Collected data ::
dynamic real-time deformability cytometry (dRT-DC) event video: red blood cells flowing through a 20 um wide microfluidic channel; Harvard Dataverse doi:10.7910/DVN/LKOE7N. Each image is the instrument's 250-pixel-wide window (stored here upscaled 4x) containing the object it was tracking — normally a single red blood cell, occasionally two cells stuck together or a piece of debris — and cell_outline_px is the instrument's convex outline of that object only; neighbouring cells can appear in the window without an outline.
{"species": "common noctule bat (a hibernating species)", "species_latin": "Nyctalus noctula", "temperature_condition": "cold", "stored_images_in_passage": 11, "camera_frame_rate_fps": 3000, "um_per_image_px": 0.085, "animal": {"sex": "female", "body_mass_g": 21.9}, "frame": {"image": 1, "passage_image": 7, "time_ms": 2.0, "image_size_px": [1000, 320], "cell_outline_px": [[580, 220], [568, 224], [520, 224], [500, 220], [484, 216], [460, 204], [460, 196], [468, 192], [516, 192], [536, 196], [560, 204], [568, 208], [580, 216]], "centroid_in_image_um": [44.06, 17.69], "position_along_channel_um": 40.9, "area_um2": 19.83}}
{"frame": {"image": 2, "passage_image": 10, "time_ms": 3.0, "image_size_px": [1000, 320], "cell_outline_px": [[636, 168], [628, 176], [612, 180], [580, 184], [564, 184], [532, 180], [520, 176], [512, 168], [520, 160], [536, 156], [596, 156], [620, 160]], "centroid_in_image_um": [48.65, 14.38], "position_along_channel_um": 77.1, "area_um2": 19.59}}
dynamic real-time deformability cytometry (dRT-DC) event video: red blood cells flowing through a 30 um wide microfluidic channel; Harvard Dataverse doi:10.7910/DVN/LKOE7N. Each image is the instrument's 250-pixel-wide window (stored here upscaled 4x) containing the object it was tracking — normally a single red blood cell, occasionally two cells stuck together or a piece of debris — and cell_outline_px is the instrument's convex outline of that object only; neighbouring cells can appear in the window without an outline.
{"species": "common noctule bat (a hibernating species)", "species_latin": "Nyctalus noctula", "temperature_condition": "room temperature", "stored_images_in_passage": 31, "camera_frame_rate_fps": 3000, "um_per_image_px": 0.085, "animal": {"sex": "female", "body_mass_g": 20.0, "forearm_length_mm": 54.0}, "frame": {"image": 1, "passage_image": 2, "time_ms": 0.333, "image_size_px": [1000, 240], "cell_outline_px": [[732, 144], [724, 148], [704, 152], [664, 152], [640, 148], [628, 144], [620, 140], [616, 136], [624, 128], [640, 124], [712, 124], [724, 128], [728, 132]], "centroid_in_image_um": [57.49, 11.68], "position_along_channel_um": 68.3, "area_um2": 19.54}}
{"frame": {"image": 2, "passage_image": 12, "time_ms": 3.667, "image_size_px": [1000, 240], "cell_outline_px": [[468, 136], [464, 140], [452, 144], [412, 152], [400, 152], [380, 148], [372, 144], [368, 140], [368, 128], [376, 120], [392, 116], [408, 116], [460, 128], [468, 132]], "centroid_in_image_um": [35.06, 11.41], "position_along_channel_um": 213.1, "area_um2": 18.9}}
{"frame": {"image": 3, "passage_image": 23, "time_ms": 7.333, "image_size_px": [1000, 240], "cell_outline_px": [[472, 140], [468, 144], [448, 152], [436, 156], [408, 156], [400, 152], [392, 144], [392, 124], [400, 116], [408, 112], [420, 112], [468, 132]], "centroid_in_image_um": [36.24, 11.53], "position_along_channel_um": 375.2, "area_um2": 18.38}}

WORK INSTRUCTIONS :: Reproduce the entries above exactly.

THE RESULT ::
dynamic real-time deformability cytometry (dRT-DC) event video: red blood cells flowing through a 20 um wide microfluidic channel; Harvard Dataverse doi:10.7910/DVN/LKOE7N. Each image is the instrument's 250-pixel-wide window (stored here upscaled 4x) containing the object it was tracking — normally a single red blood cell, occasionally two cells stuck together or a piece of debris — and cell_outline_px is the instrument's convex outline of that object only; neighbouring cells can appear in the window without an outline.
{"species": "common noctule bat (a hibernating species)", "species_latin": "Nyctalus noctula", "temperature_condition": "cold", "stored_images_in_passage": 11, "camera_frame_rate_fps": 3000, "um_per_image_px": 0.085, "animal": {"sex": "female", "body_mass_g": 21.9}, "frame": {"image": 1, "passage_image": 7, "time_ms": 2.0, "image_size_px": [1000, 320], "cell_outline_px": [[580, 220], [568, 224], [520, 224], [500, 220], [484, 216], [460, 204], [460, 196], [468, 192], [516, 192], [536, 196], [560, 204], [568, 208], [580, 216]], "centroid_in_image_um": [44.06, 17.69], "position_along_channel_um": 40.9, "area_um2": 19.83}}
{"frame": {"image": 2, "passage_image": 10, "time_ms": 3.0, "image_size_px": [1000, 320], "cell_outline_px": [[636, 168], [628, 176], [612, 180], [580, 184], [564, 184], [532, 180], [520, 176], [512, 168], [520, 160], [536, 156], [596, 156], [620, 160]], "centroid_in_image_um": [48.65, 14.38], "position_along_channel_um": 77.1, "area_um2": 19.59}}
dynamic real-time deformability cytometry (dRT-DC) event video: red blood cells flowing through a 30 um wide microfluidic channel; Harvard Dataverse doi:10.7910/DVN/LKOE7N. Each image is the instrument's 250-pixel-wide window (stored here upscaled 4x) containing the object it was tracking — normally a single red blood cell, occasionally two cells stuck together or a piece of debris — and cell_outline_px is the instrument's convex outline of that object only; neighbouring cells can appear in the window without an outline.
{"species": "common noctule bat (a hibernating species)", "species_latin": "Nyctalus noctula", "temperature_condition": "room temperature", "stored_images_in_passage": 31, "camera_frame_rate_fps": 3000, "um_per_image_px": 0.085, "animal": {"sex": "female", "body_mass_g": 20.0, "forearm_length_mm": 54.0}, "frame": {"image": 1, "passage_image": 2, "time_ms": 0.333, "image_size_px": [1000, 240], "cell_outline_px": [[732, 144], [724, 148], [704, 152], [664, 152], [640, 148], [628, 144], [620, 140], [616, 136], [624, 128], [640, 124], [712, 124], [724, 128], [728, 132]], "centroid_in_image_um": [57.49, 11.68], "position_along_channel_um": 68.3, "area_um2": 19.54}}
{"frame": {"image": 2, "passage_image": 12, "time_ms": 3.667, "image_size_px": [1000, 240], "cell_outline_px": [[468, 136], [464, 140], [452, 144], [412, 152], [400, 152], [380, 148], [372, 144], [368, 140], [368, 128], [376, 120], [392, 116], [408, 116], [460, 128], [468, 132]], "centroid_in_image_um": [35.06, 11.41], "position_along_channel_um": 213.1, "area_um2": 18.9}}
{"frame": {"image": 3, "passage_image": 23, "time_ms": 7.333, "image_size_px": [1000, 240], "cell_outline_px": [[472, 140], [468, 144], [448, 152], [436, 156], [408, 156], [400, 152], [392, 144], [392, 124], [400, 116], [408, 112], [420, 112], [468, 132]], "centroid_in_image_um": [36.24, 11.53], "position_along_channel_um": 375.2, "area_um2": 18.38}}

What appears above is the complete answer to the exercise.